● **TO DO**
Every entry below should be written out exactly, and no image should appear.

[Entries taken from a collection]

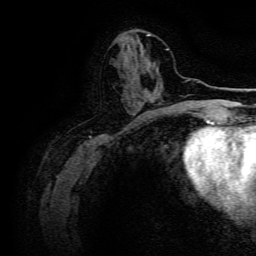
Breast MRI, one axial slice. Slice 54 of 134 in the series (ordered by position). Cropped to one breast. Dynamic contrast-enhanced series, time point 2 of 6 at this slice position (early post-contrast). 3 T. TE 4.7 ms, TR 9 ms. 1.2 mm slice thickness. 256 × 256 image matrix, field of view 170 × 170 mm. Female patient.
Structures marked on this image (semi-automatic segmentation, software-assisted and operator-edited):
- enhancing-tissue mask used for the functional tumour volume (all voxels passing the contrast-enhancement thresholds inside the analysis volume; usually the tumour): box from (x=140, y=95) to (x=147, y=103) px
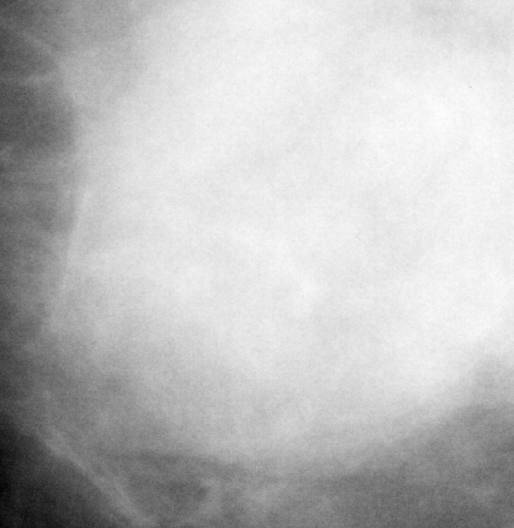
Crop from a digitized film mammogram around one marked abnormality; right breast; CC view; BI-RADS breast density category 4 (scale 1–4).
Finding: mass, shape lobulated, margins obscured; BI-RADS assessment category 3; subtlety rating 4 on a 1 (subtle) to 5 (obvious) scale; pathology (as recorded): benign.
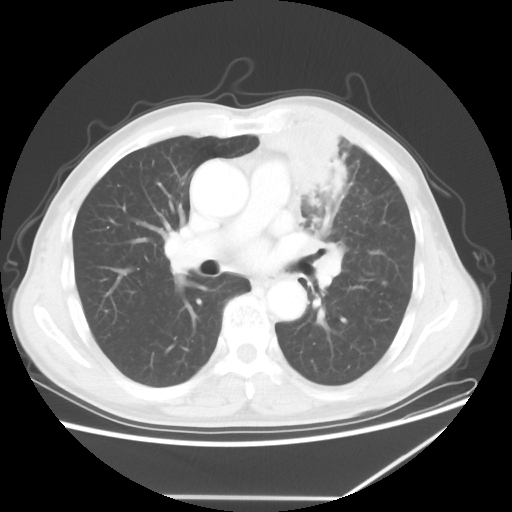
Chest CT, one axial slice. Slice 35 of 64 in the series (ordered by position). Reconstruction kernel STANDARD. 100 kVp. Lung window (W 1500 / L -600 HU). 512 × 512 image matrix, field of view 383 × 383 mm. Patient: male, 64 years. Case-level facts recorded for this patient, not image findings: clinical TNM (as recorded): T1c N1 M1; histopathological grade: G2.
Outlined on this slice (bounding box drawn by a radiologist):
- lung tumour (recorded histology: squamous cell carcinoma): bounding box [x1, y1, x2, y2] px = [261, 117, 359, 233]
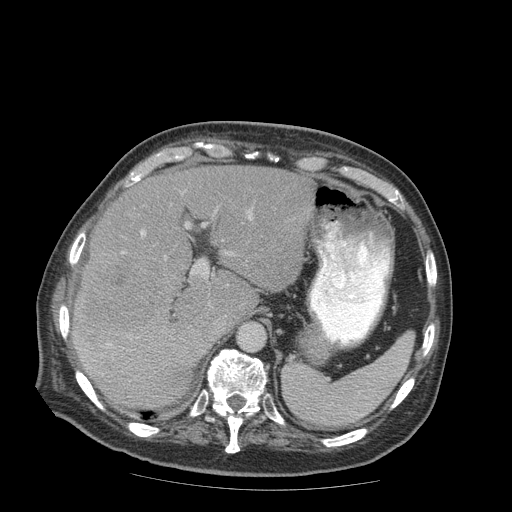
Contrast-enhanced abdominal CT (liver protocol), one axial slice; position 60 of 99 along the scan axis; reconstruction kernel STANDARD; soft-tissue window (W 400 / L 40 HU); 512 × 512 image matrix, field of view 420 × 420 mm. From the clinical record (not read from this slice): diagnosis: hepatocellular carcinoma (patient treated with transarterial chemoembolisation; whether this scan precedes or follows treatment is not stated here); TNM stage (as recorded): Stage-IIIB; Child-Pugh class: A; tumour differentiation: well differentiated.
Annotated regions visible in this slice (semi-automatically segmented with operator editing):
- liver parenchyma outside the tumour (the mass and vessels are separate outlines, so this box may not span the whole liver): bounding box [x1, y1, x2, y2] px = [72, 166, 312, 408]
- mass: [75, 251, 165, 337]
- portal vein: [86, 210, 252, 366]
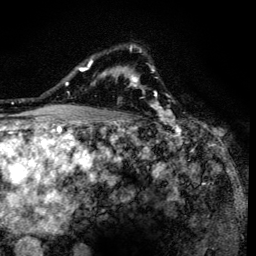
Breast MRI (dynamic contrast-enhanced), one axial slice. Slice 100 of 134 in the series (ordered by position). Cropped to one breast. Dynamic contrast-enhanced series, time point 2 of 6 at this slice position (early post-contrast). 3 T. TE 4.2 ms, TR 8.6 ms. 1.2 mm slice thickness. 256 × 256 image matrix, field of view 160 × 160 mm. Female patient.
Annotated regions visible in this slice (semi-automatic segmentation, software-assisted and operator-edited):
- enhancing-tissue mask used for the functional tumour volume (all voxels passing the contrast-enhancement thresholds inside the analysis volume; usually the tumour): box from (x=90, y=44) to (x=161, y=138) px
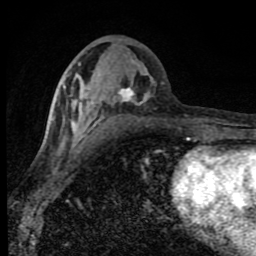
Breast MRI (dynamic contrast-enhanced), one axial slice. Position 36 of 80 along the scan axis. Cropped to one breast. Dynamic contrast-enhanced series, time point 2 of 8 at this slice position (early post-contrast). 1.5 T. TE 4.2 ms, TR 7 ms. 2 mm slice thickness. 256 × 256 image matrix, field of view 150 × 150 mm. Female patient.
Structures marked on this image (semi-automatic segmentation, software-assisted and operator-edited):
- enhancing-tissue mask used for the functional tumour volume (all voxels passing the contrast-enhancement thresholds inside the analysis volume; usually the tumour): bounding box <50,83,164,143> (left, top, right, bottom; pixels)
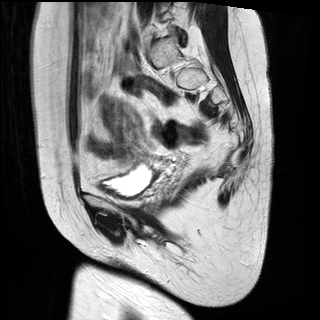
Pelvic MRI for cervical cancer, one sagittal slice; slice 18 of 28 in the series (ordered by position); T2-weighted; 1.5 T; TE 89 ms, TR 2740 ms; 4 mm slice thickness; 320 × 320 image matrix. Patient: female, 49 years.
Outlined on this slice (manually delineated by an expert):
- cervical tumour: box from (x=98, y=93) to (x=134, y=150) px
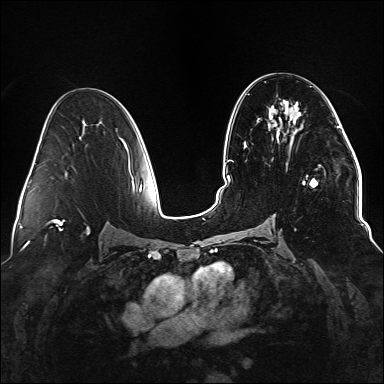
Breast MRI (dynamic contrast-enhanced), one axial slice. Position 78 of 176 along the scan axis. Dynamic contrast-enhanced series, time point 2 of 6 at this slice position (early post-contrast). 1.5 T. TE 2.3 ms, TR 5.2 ms. 1.1 mm slice thickness. 384 × 384 image matrix. Female patient.
Outlined on this slice (semi-automatic segmentation, software-assisted and operator-edited):
- enhancing-tissue mask used for the functional tumour volume (all voxels passing the contrast-enhancement thresholds inside the analysis volume; usually the tumour): box from (x=290, y=109) to (x=336, y=187) px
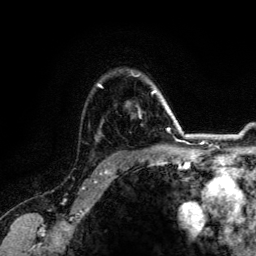
Breast MRI (dynamic contrast-enhanced), one axial slice. Position 97 of 134 along the scan axis. Cropped to one breast. Dynamic contrast-enhanced series, time point 2 of 6 at this slice position (early post-contrast). 3 T. TE 4.2 ms, TR 7.9 ms. 256 × 256 image matrix, field of view 170 × 170 mm. Female patient.
Structures marked on this image (semi-automatically segmented with operator editing):
- enhancing-tissue mask used for the functional tumour volume (all voxels passing the contrast-enhancement thresholds inside the analysis volume; usually the tumour): box from (x=98, y=74) to (x=164, y=113) px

● **FINISHED TASK**
Breast MRI, one axial slice. Slice 54 of 134 in the series (ordered by position). Cropped to one breast. Dynamic contrast-enhanced series, time point 2 of 6 at this slice position (early post-contrast). 3 T. TE 4.7 ms, TR 9 ms. 1.2 mm slice thickness. 256 × 256 image matrix, field of view 170 × 170 mm. Female patient.
Structures marked on this image (semi-automatic segmentation, software-assisted and operator-edited):
- enhancing-tissue mask used for the functional tumour volume (all voxels passing the contrast-enhancement thresholds inside the analysis volume; usually the tumour): box from (x=140, y=95) to (x=147, y=103) px
Crop from a digitized film mammogram around one marked abnormality; right breast; CC view; BI-RADS breast density category 4 (scale 1–4).
Finding: mass, shape lobulated, margins obscured; BI-RADS assessment category 3; subtlety rating 4 on a 1 (subtle) to 5 (obvious) scale; pathology (as recorded): benign.
Chest CT, one axial slice. Slice 35 of 64 in the series (ordered by position). Reconstruction kernel STANDARD. 100 kVp. Lung window (W 1500 / L -600 HU). 512 × 512 image matrix, field of view 383 × 383 mm. Patient: male, 64 years. Case-level facts recorded for this patient, not image findings: clinical TNM (as recorded): T1c N1 M1; histopathological grade: G2.
Outlined on this slice (bounding box drawn by a radiologist):
- lung tumour (recorded histology: squamous cell carcinoma): bounding box [x1, y1, x2, y2] px = [261, 117, 359, 233]
Contrast-enhanced abdominal CT (liver protocol), one axial slice; position 60 of 99 along the scan axis; reconstruction kernel STANDARD; soft-tissue window (W 400 / L 40 HU); 512 × 512 image matrix, field of view 420 × 420 mm. From the clinical record (not read from this slice): diagnosis: hepatocellular carcinoma (patient treated with transarterial chemoembolisation; whether this scan precedes or follows treatment is not stated here); TNM stage (as recorded): Stage-IIIB; Child-Pugh class: A; tumour differentiation: well differentiated.
Annotated regions visible in this slice (semi-automatically segmented with operator editing):
- liver parenchyma outside the tumour (the mass and vessels are separate outlines, so this box may not span the whole liver): bounding box [x1, y1, x2, y2] px = [72, 166, 312, 408]
- mass: [75, 251, 165, 337]
- portal vein: [86, 210, 252, 366]
Breast MRI (dynamic contrast-enhanced), one axial slice. Slice 100 of 134 in the series (ordered by position). Cropped to one breast. Dynamic contrast-enhanced series, time point 2 of 6 at this slice position (early post-contrast). 3 T. TE 4.2 ms, TR 8.6 ms. 1.2 mm slice thickness. 256 × 256 image matrix, field of view 160 × 160 mm. Female patient.
Annotated regions visible in this slice (semi-automatic segmentation, software-assisted and operator-edited):
- enhancing-tissue mask used for the functional tumour volume (all voxels passing the contrast-enhancement thresholds inside the analysis volume; usually the tumour): box from (x=90, y=44) to (x=161, y=138) px
Breast MRI (dynamic contrast-enhanced), one axial slice. Position 36 of 80 along the scan axis. Cropped to one breast. Dynamic contrast-enhanced series, time point 2 of 8 at this slice position (early post-contrast). 1.5 T. TE 4.2 ms, TR 7 ms. 2 mm slice thickness. 256 × 256 image matrix, field of view 150 × 150 mm. Female patient.
Structures marked on this image (semi-automatic segmentation, software-assisted and operator-edited):
- enhancing-tissue mask used for the functional tumour volume (all voxels passing the contrast-enhancement thresholds inside the analysis volume; usually the tumour): bounding box <50,83,164,143> (left, top, right, bottom; pixels)
Pelvic MRI for cervical cancer, one sagittal slice; slice 18 of 28 in the series (ordered by position); T2-weighted; 1.5 T; TE 89 ms, TR 2740 ms; 4 mm slice thickness; 320 × 320 image matrix. Patient: female, 49 years.
Outlined on this slice (manually delineated by an expert):
- cervical tumour: box from (x=98, y=93) to (x=134, y=150) px
Breast MRI (dynamic contrast-enhanced), one axial slice. Position 78 of 176 along the scan axis. Dynamic contrast-enhanced series, time point 2 of 6 at this slice position (early post-contrast). 1.5 T. TE 2.3 ms, TR 5.2 ms. 1.1 mm slice thickness. 384 × 384 image matrix. Female patient.
Outlined on this slice (semi-automatic segmentation, software-assisted and operator-edited):
- enhancing-tissue mask used for the functional tumour volume (all voxels passing the contrast-enhancement thresholds inside the analysis volume; usually the tumour): box from (x=290, y=109) to (x=336, y=187) px
Breast MRI (dynamic contrast-enhanced), one axial slice. Position 97 of 134 along the scan axis. Cropped to one breast. Dynamic contrast-enhanced series, time point 2 of 6 at this slice position (early post-contrast). 3 T. TE 4.2 ms, TR 7.9 ms. 256 × 256 image matrix, field of view 170 × 170 mm. Female patient.
Structures marked on this image (semi-automatically segmented with operator editing):
- enhancing-tissue mask used for the functional tumour volume (all voxels passing the contrast-enhancement thresholds inside the analysis volume; usually the tumour): box from (x=98, y=74) to (x=164, y=113) px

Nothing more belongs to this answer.